As I watched the impact of our production on the individuals and the homeschool community, the thirst to apply this magic to the ethnic divide grew. Meanwhile, tensions deepened. In February 2017, one of Cardston’s theatres put on a new, commercially available,production of  Peter Pan that was so offensive to our neighbors that it spawned protests and threats and got our tiny town on national news. Other incidents followed and tensions reached the point that there was a summer-long protest peace camp on the edge of the reserve. My daughter and I dropped by and talked with an activist there who told us they didn’t want patronizing treatment from the townspeople, or token representation on committees. They wanted meaningful engagement. I said the best way I knew how to do meaningful engagement was musical theatre, and she gave me the name and number of Ramona Big Head, a Blackfoot educator and playwright who’d taken a cast to the Lincoln Center to perform an original play. She was also the principal of the high school on the reserve. 

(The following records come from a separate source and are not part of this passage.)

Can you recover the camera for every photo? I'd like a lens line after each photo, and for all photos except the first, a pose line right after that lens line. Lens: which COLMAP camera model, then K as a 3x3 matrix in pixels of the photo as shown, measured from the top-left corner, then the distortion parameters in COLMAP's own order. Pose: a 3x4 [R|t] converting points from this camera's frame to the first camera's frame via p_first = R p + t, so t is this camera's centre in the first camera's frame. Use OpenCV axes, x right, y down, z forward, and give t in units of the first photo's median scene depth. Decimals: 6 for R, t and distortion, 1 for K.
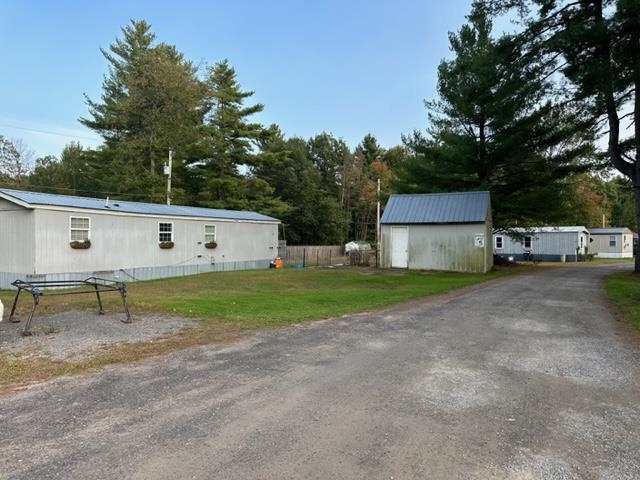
lens RADIAL K [[448.2, 0, 320.0], [0, 448.2, 240.0], [0, 0, 1]] dist [0.050409, -0.063029]
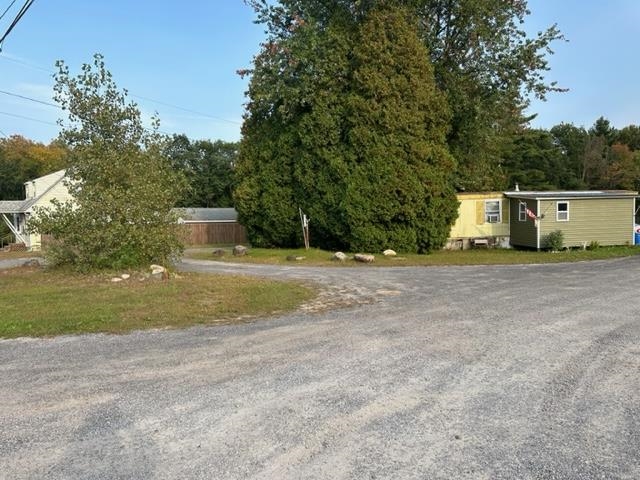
lens RADIAL K [[448.3, 0, 320.1], [0, 448.3, 236.8], [0, 0, 1]] dist [0.095660, -0.167363]
pose [[0.939086, -0.004078, -0.343657, -0.311007], [0.019814, 0.998909, 0.042292, -0.006061], [0.343110, -0.046525, 0.938142, -0.571385]]
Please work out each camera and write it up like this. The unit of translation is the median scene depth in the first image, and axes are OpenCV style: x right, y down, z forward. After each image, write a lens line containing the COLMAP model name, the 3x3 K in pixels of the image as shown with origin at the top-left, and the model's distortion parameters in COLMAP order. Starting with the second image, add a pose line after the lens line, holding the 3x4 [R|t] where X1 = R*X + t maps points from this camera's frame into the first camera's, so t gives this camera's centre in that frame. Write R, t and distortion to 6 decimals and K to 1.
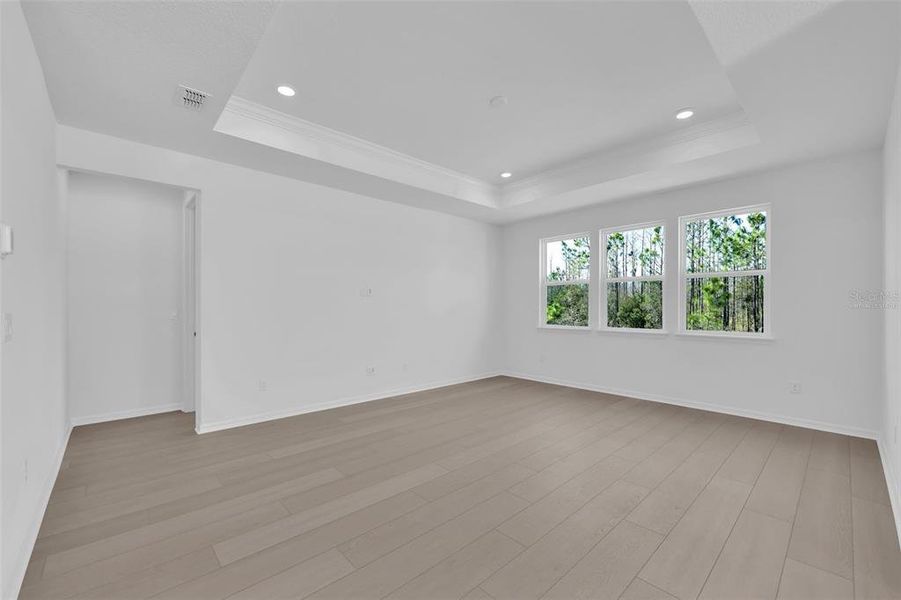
lens RADIAL K [[362.8, 0, 450.5], [0, 362.8, 300.0], [0, 0, 1]] dist [-0.000377, -0.000011]
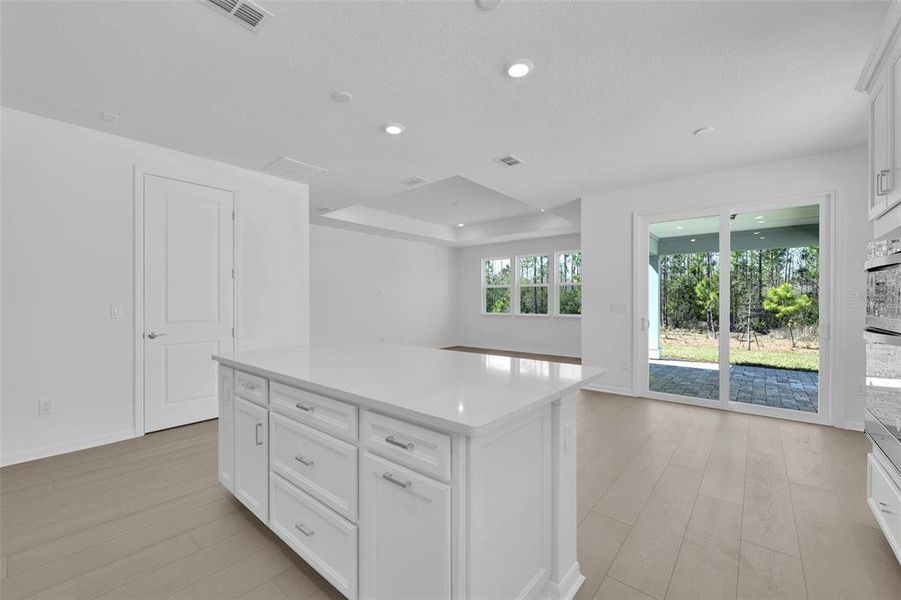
lens RADIAL K [[362.8, 0, 450.5], [0, 362.8, 300.0], [0, 0, 1]] dist [-0.000377, -0.000011]
pose [[0.992682, -0.000075, 0.120756, -0.086861], [-0.002072, 0.999842, 0.017656, -0.014230], [-0.120738, -0.017777, 0.992525, -0.597544]]
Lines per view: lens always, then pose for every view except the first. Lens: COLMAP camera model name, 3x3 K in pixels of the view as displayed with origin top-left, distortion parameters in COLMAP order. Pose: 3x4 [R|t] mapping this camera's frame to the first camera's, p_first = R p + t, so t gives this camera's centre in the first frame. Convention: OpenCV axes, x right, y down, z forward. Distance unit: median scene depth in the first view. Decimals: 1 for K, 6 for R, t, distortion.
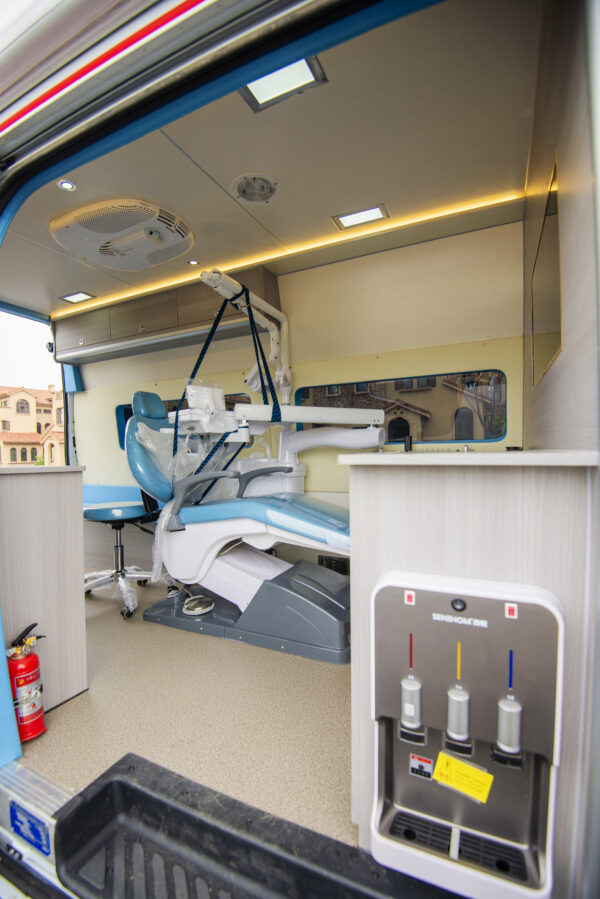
lens RADIAL K [[399.9, 0, 304.1], [0, 399.9, 467.2], [0, 0, 1]] dist [-0.014339, -0.000245]
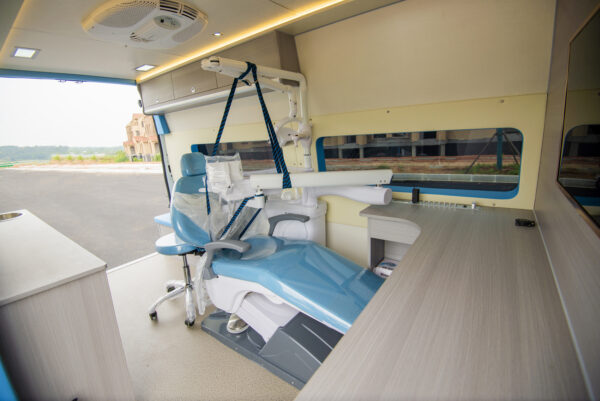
lens RADIAL K [[279.8, 0, 300.0], [0, 279.8, 200.5], [0, 0, 1]] dist [-0.021686, -0.000714]
pose [[0.981376, 0.000049, -0.192098, 0.109767], [0.034004, 0.984163, 0.173973, -0.206754], [0.189064, -0.177265, 0.965832, 0.238209]]
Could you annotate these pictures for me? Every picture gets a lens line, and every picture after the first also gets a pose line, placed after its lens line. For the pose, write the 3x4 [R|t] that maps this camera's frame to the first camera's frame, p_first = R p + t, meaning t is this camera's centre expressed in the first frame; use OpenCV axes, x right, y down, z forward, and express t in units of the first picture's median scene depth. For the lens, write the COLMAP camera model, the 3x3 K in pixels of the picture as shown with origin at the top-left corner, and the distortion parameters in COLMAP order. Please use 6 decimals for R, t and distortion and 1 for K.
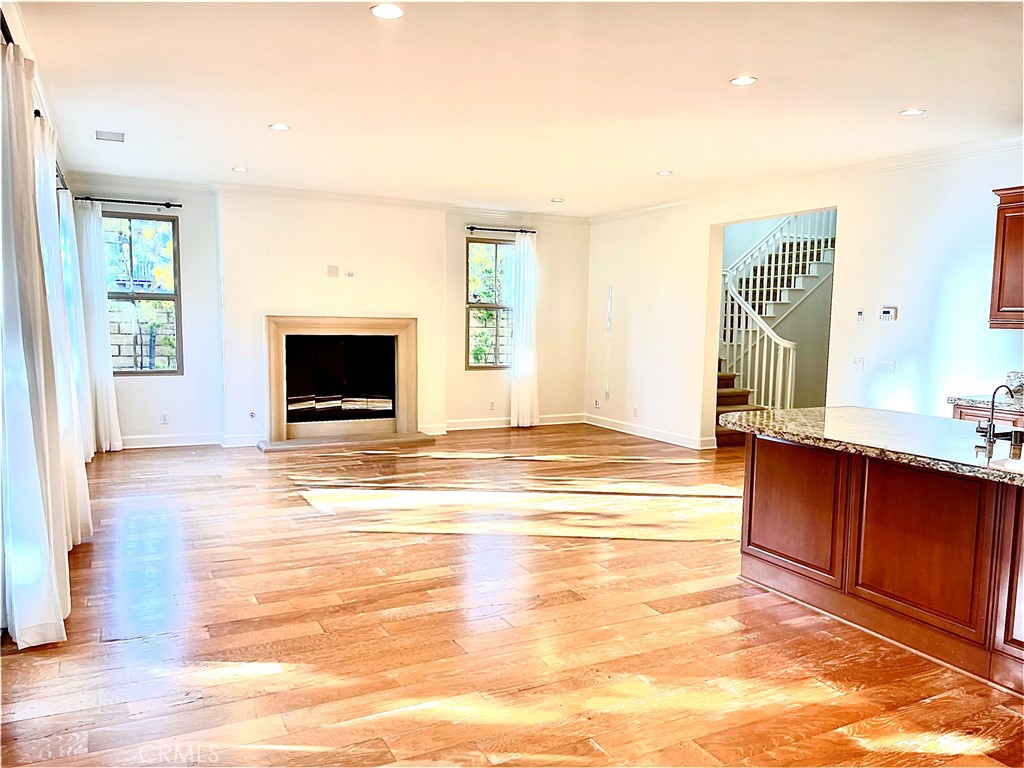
lens RADIAL K [[750.9, 0, 507.9], [0, 750.9, 386.8], [0, 0, 1]] dist [0.081486, -0.092030]
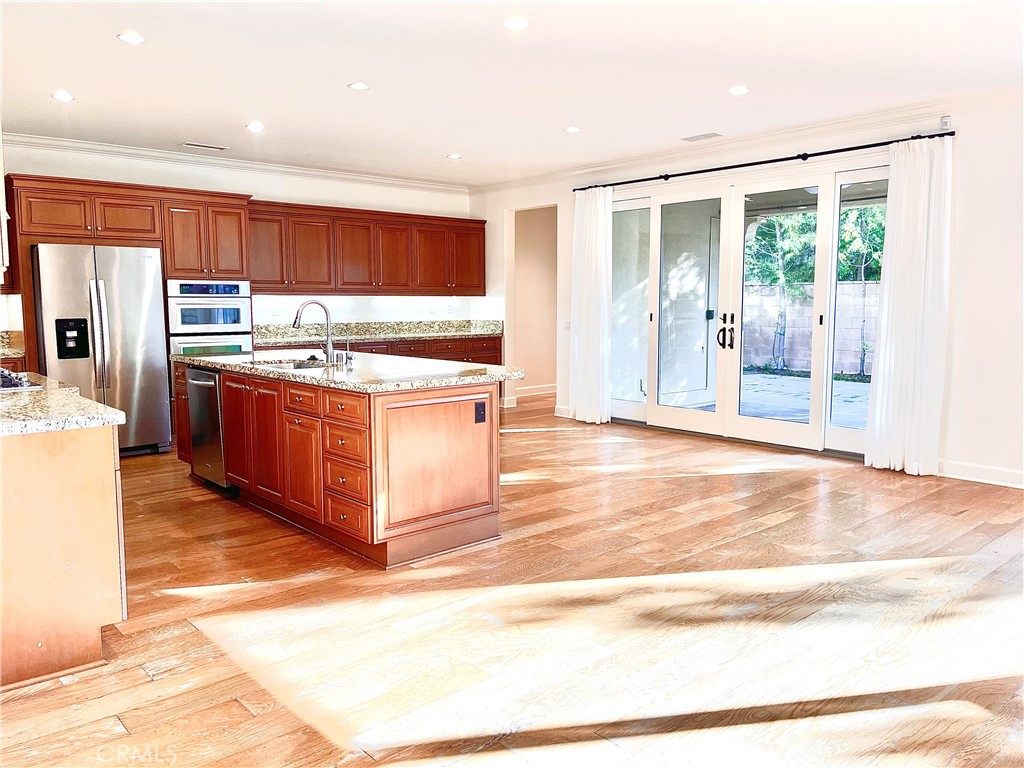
lens RADIAL K [[750.9, 0, 507.9], [0, 750.9, 386.8], [0, 0, 1]] dist [0.081486, -0.092030]
pose [[-0.966169, 0.017016, -0.257347, 0.479875], [-0.036013, 0.979145, 0.199945, -0.125567], [0.255383, 0.202448, -0.945407, 1.666170]]
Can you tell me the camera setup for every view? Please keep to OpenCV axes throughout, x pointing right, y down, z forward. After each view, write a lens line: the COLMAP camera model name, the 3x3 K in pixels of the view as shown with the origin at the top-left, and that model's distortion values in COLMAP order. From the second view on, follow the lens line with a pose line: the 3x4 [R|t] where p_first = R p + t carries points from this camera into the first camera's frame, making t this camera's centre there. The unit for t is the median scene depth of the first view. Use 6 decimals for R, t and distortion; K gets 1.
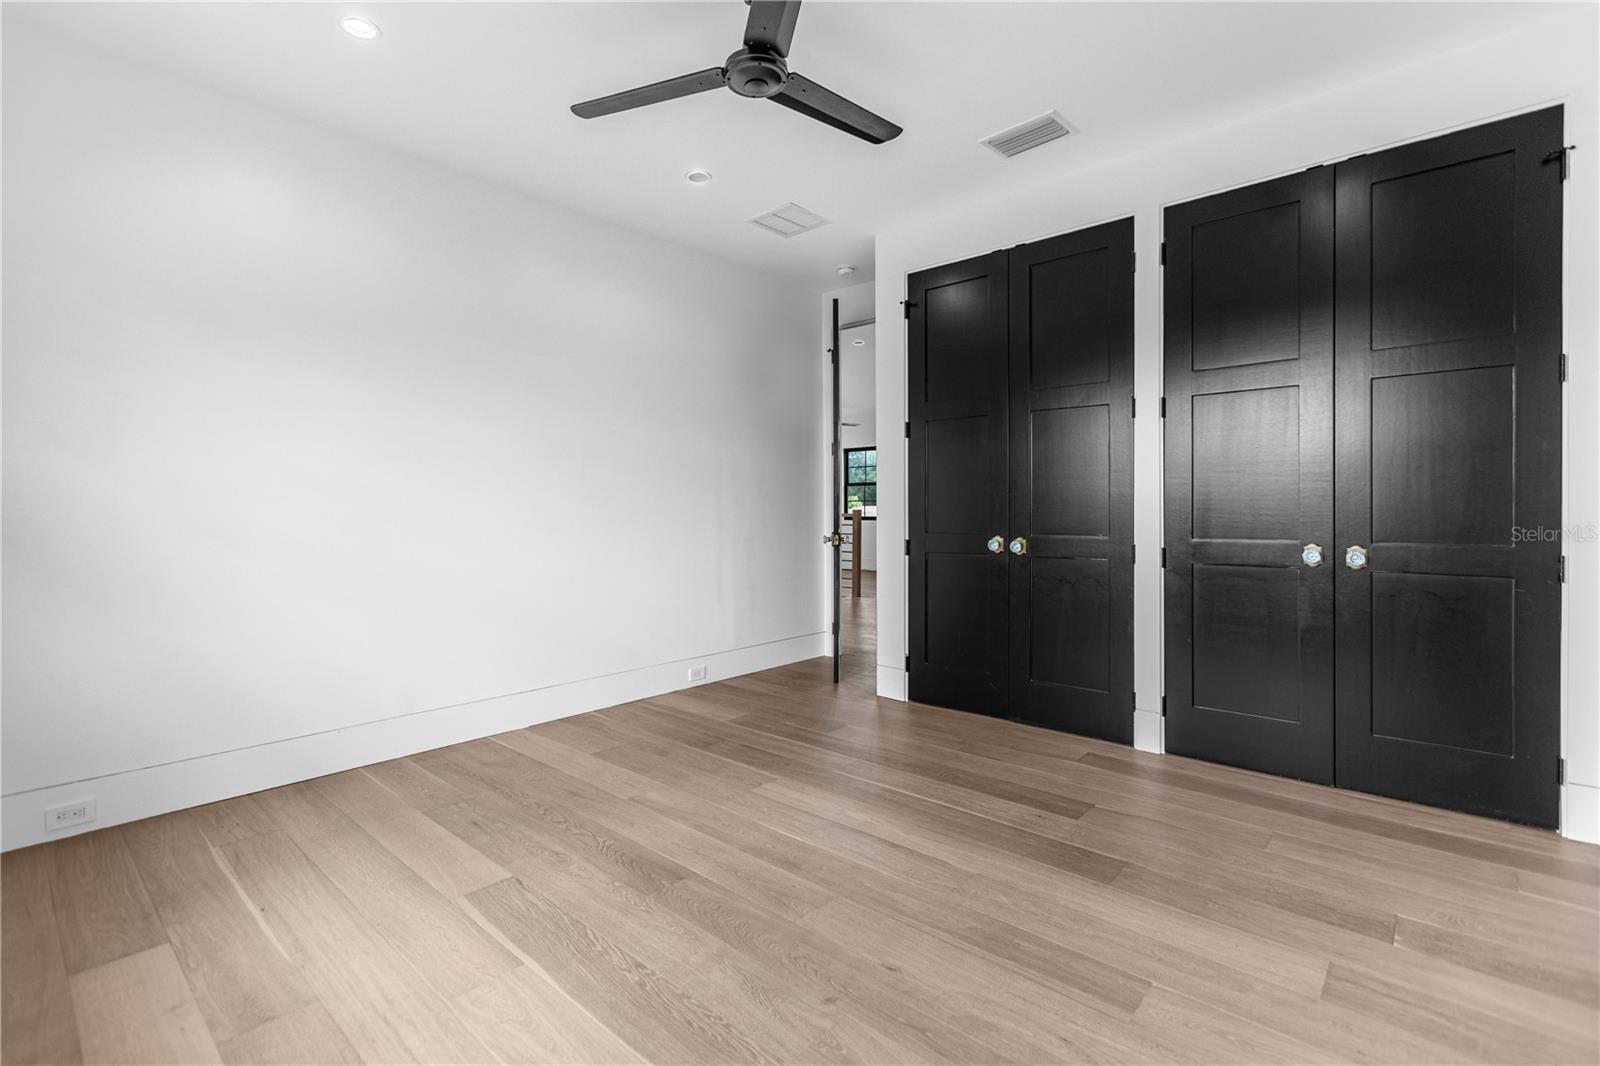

It turned out she was interested in collaborating, until I told her our play was an adaptation of Peter Pan, renamed Neverland: Wendy's Story. In light of the fiasco the previous year, she didn’t want to touch that one… until we talked about the parallels between colonialism and Wendy’s efforts to turn the Lost Boys into fine English gentlemen. Then she was intrigued, agreed to collaborate, and brought dozens of Indigenous artists, actors, dancers and musicians on board. 


This was not the first time that theatre people from Cardston had tried to involve people from the Blood Tribe Reserve in a theatrical production. But, past efforts had been mostly about asking them to help us tell our stories from our perspective, and the interest hadn’t been there. As a result of those past failures, a number of people warned me that this partnership was going to fail. Our Indigenous collaborators were not going to show up to rehearsal.


What the skeptics didn’t understand was that this time, it was a true collaboration with a deeply committed leader on the Indigenous side who had a driving passion for theatre because she’d seen its power in the lives of her students. This time, we were creating a shared story, that changed the original in meaningful ways. And oh, the things I learned in the process. 


There was, for instance, the time when Big Head gave me feedback on my lyrics, introducing the Indigenous people. “Savages?” she asked, eyebrows raised. I stammered that this was a statement on how the others in Neverland misperceived them. “I’m really tired of that word,” she said. Then there was that final line about “fighting ‘til the last of us is gone.” She talked to me about the “disappearing Indian trope” that comes across as a wish for Indigenous people to disappear, whether by assimilation or death. Yikes! The song needed a massive rewrite. The final version we developed together was:


We are of the sacred circle and we’re rising with the dawn. 

We dance across the seasons and we sing the river’s song. 

Our men are fearsome warriors. Do not treat our people wrong. 

But harmony is medicine and that’s what makes us strong. 


There were more obstacles to the production happening than I can name here. The fact that it actually happened will always be miraculous to me. And it was fully supported, not only by the town but also the reserve. Two peoples who didn’t generally mix filled our theatre night after night. Among the cast and crew, we made genuine friendships that endure to this day. The project has made a lasting change on our community and paved the way for further collaboration and friendship. 


That was the beginning of the Summit Stages dream. It was proof to my heart and others that musical theatre can bridge deep and contentious divides, if we approach it intentionally. That collaboration works magic in bringing people together. And that staging stories with powerful messages can literally change people’s lives for good. Those principles are what drive our mission today. Thank you for being part of this movement.